**AIM OF THE EXERCISE:**
In the entries below, swap "bbox" for "bounding box" and write the lines out again with nothing else changed. Leave out the pictures.

**DATA ENTRIES:**
* * * *
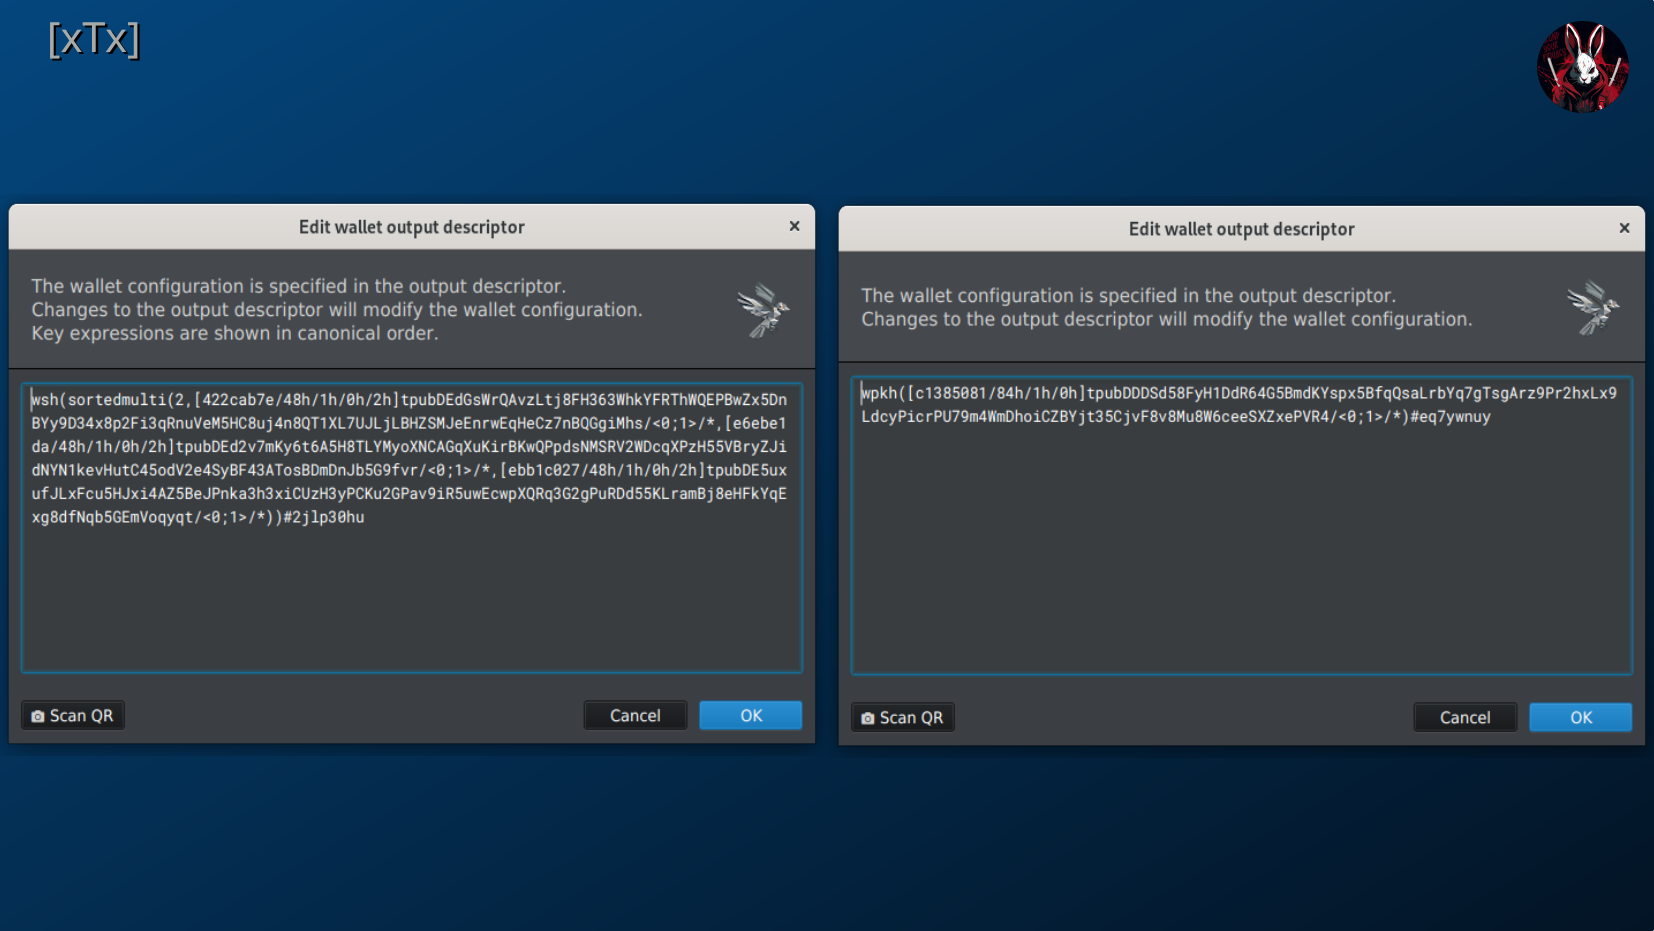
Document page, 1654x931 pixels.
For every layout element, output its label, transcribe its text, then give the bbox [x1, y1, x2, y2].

picture [1537, 21, 1629, 113]
picture [0, 194, 1654, 758]
text_box [xTx] [0, 0, 188, 76]
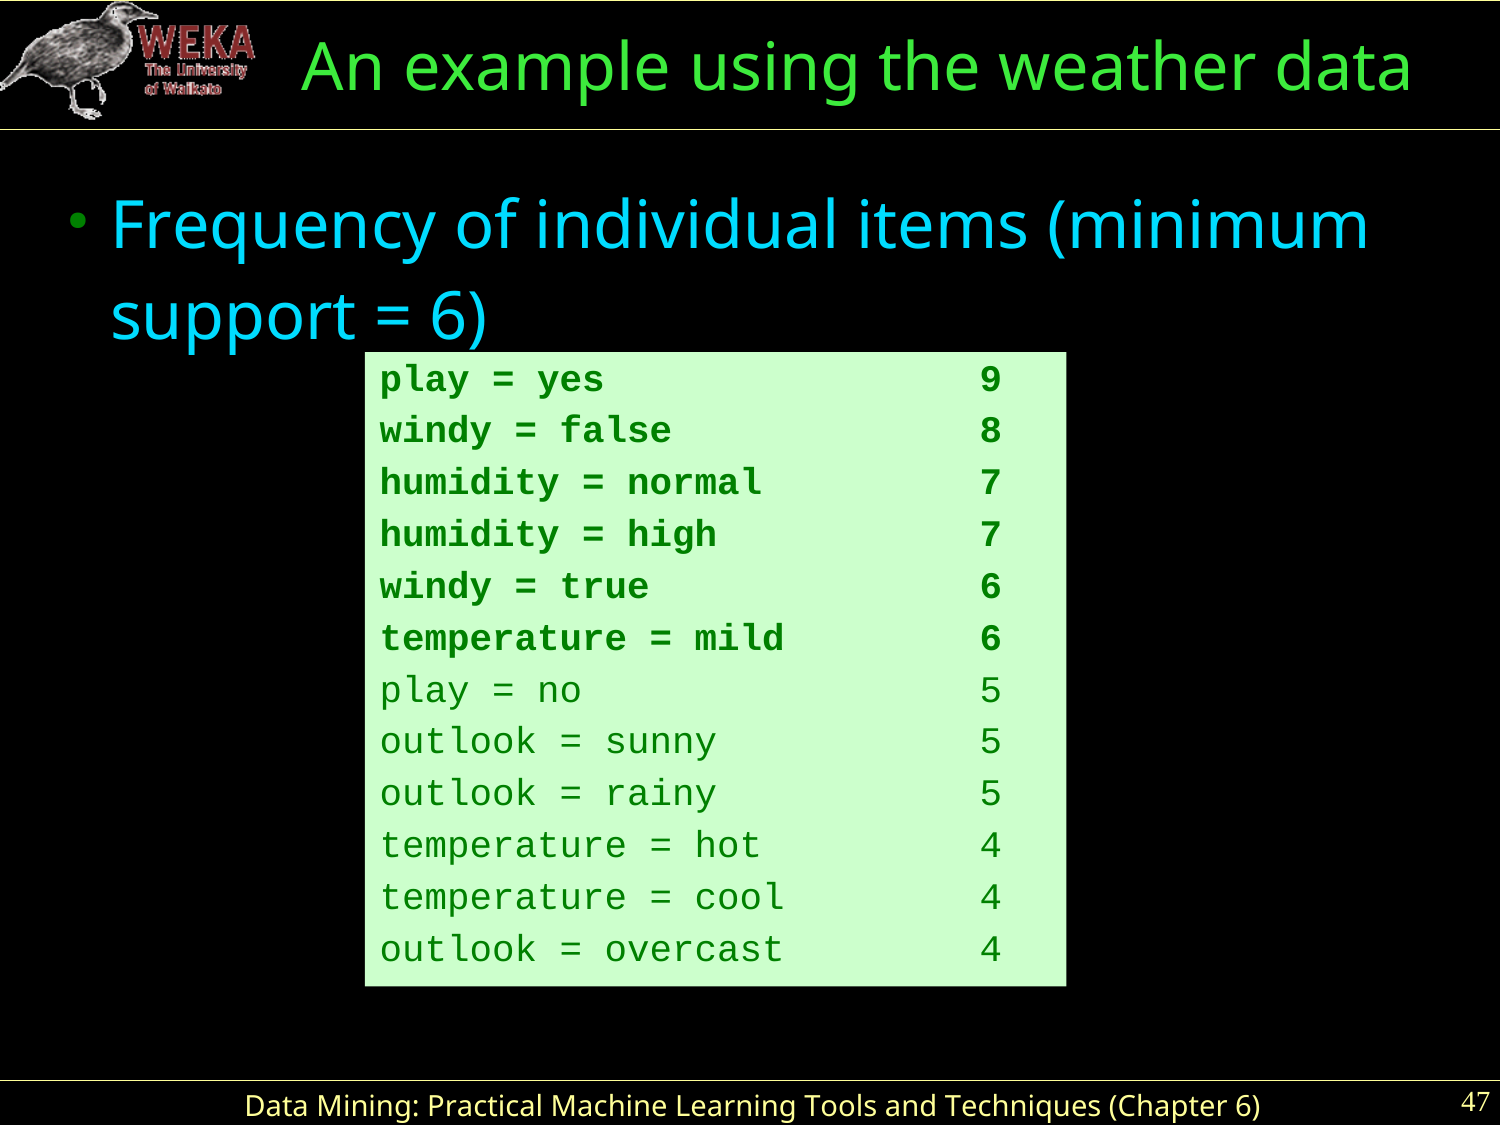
* * * *
**WORKED ANSWER:**
Document page, 1654x931 pixels.
For every layout element, output its label, transcribe its text, then give the bounding box [x1, y1, x2, y2].

picture [1537, 21, 1629, 113]
picture [0, 194, 1654, 758]
text_box [xTx] [0, 0, 188, 76]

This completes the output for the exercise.